● Activity
Please repeat the full listing with "humidity" swapped for "moisture" and everything else unchanged, leaving out the pictures.

● Supplied material
# # # #

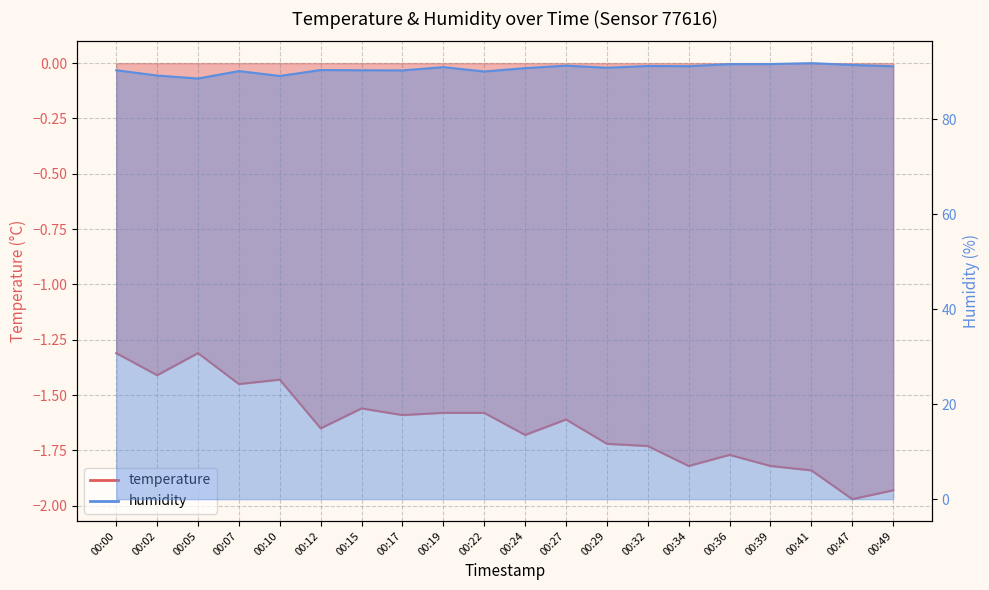

Read the humidity value at 00:34.

91.2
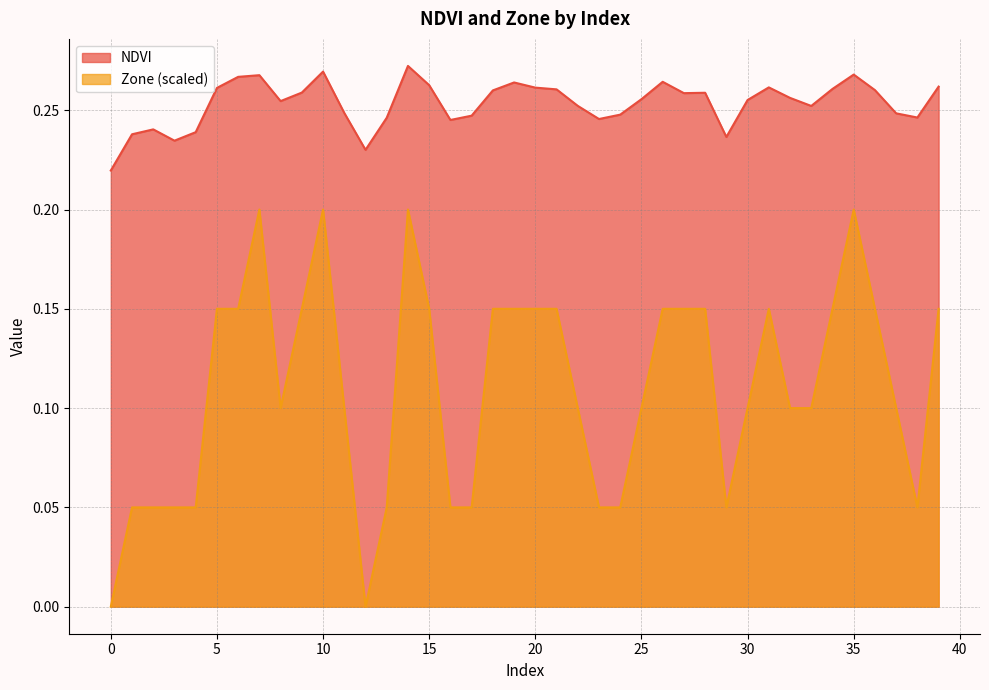

How many distinct data groups are displayed?

2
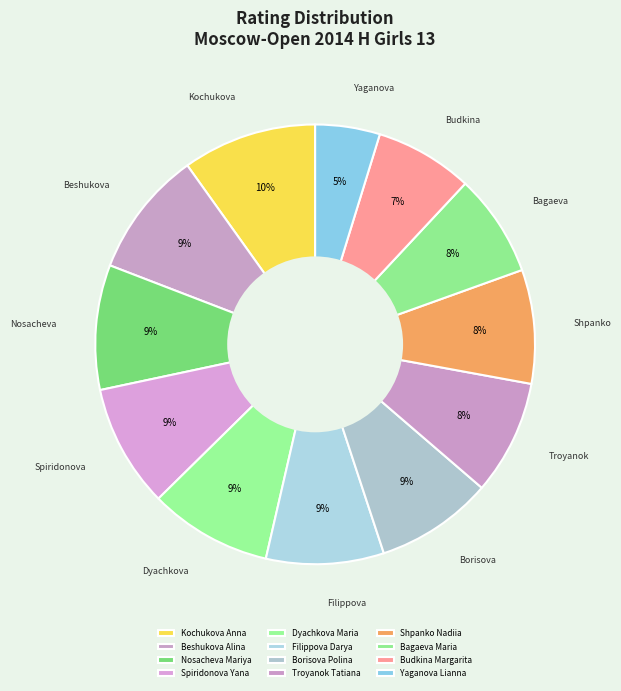

How many segments does this pie chart have?

12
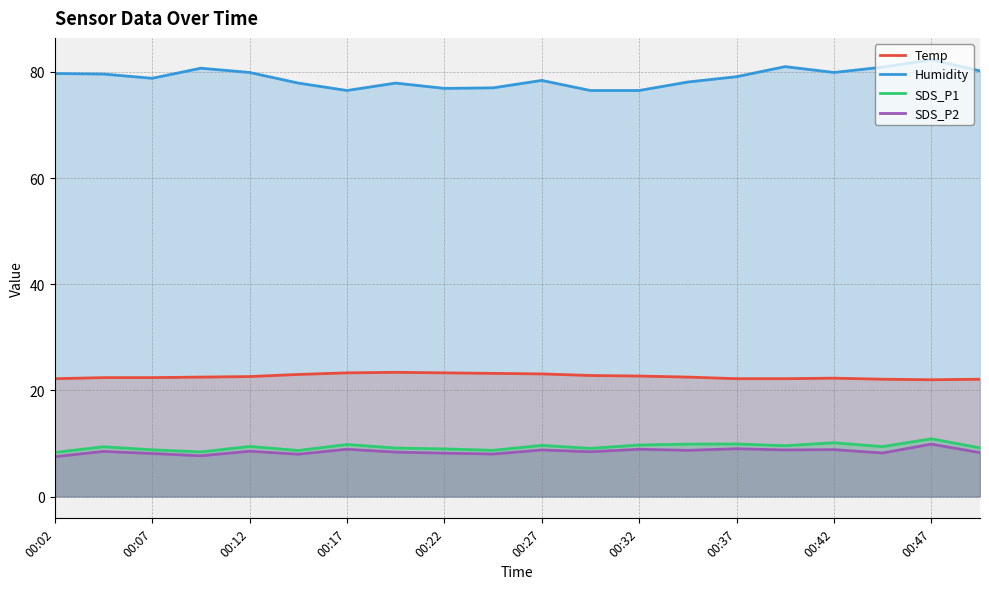

What is the difference between the highest and lowest values at 00:02?

72.2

# # # #

● Solution for this exercise
Read the moisture value at 00:34.

91.2

How many distinct data groups are displayed?

2

How many segments does this pie chart have?

12

What is the difference between the highest and lowest values at 00:02?

72.2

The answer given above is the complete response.